So close no one can go. Now, Julien Baker don’t give a shit. Well aware that those who listen to her hardly do it for fun, for entertainment or for fast kicks. Well aware her signature is the intimacy, not to mention the trust she’s got for her fans and the trust her fans have for her. She sings about the most private stuff, about guilt and shame, sin and forgiveness, growth and development. And she does it with a seriousness that makes it impossible to quit listening. A seriousness that probably can be derived from Julien’s deeply religious upbringing and the personal anguish she struggled with when she came out as gay at the age of 17. If you follow Julien Baker you do it for life. This is a pact where artist and audience grow together. Perhaps verified by the fact that Julien Baker just a few years ago often played for an audience of twenty-thirty people at cafes and bars but now regularly performs at sold old venues where the capacity is well over four-figured.

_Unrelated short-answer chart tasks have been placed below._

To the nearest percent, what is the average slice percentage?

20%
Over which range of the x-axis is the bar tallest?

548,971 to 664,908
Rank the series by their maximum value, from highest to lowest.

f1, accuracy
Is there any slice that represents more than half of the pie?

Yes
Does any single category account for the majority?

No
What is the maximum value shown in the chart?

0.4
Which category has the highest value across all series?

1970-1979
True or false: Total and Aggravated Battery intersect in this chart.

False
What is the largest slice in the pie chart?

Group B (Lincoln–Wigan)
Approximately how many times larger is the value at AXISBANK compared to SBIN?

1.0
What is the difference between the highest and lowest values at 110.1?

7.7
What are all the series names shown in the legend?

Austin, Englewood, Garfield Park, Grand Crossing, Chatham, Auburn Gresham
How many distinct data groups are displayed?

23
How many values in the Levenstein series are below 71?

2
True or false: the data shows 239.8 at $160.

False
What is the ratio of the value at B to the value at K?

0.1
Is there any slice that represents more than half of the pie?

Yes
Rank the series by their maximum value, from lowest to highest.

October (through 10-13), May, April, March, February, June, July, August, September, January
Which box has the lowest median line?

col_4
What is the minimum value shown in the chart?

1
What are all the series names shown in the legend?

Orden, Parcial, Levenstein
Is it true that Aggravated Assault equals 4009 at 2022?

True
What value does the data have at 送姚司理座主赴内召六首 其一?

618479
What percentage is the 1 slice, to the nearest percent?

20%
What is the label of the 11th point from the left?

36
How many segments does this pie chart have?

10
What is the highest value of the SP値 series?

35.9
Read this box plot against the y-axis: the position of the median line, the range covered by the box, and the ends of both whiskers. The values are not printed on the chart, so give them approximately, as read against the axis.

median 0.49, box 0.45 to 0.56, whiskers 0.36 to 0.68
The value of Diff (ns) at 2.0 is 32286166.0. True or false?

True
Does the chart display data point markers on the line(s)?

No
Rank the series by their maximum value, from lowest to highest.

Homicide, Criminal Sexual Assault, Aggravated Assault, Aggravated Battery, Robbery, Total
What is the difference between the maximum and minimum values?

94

In 2015 you couldn’t help but notice the name Julien Baker being dropped with increased frequency all over the   blogosphere and how this singer-songwriter from Memphis had a unique way of touching her listeners. Sprained Ankle, her debut album released the same year, was a low key cry for help that at once established the singer’s unmistakable expression. Two years later she followed it with Turn Out The Lights, characterized by refined songs and arrangements, and a growing sense that we’re dealing with a full-fledged artist, someone who goes beyond hype and is here to stay. A sense that was confirmed by last year’s collaboration with friends Phoebe Bridgers and Lucy Dacus in the sublime indie supergroup Boygenius.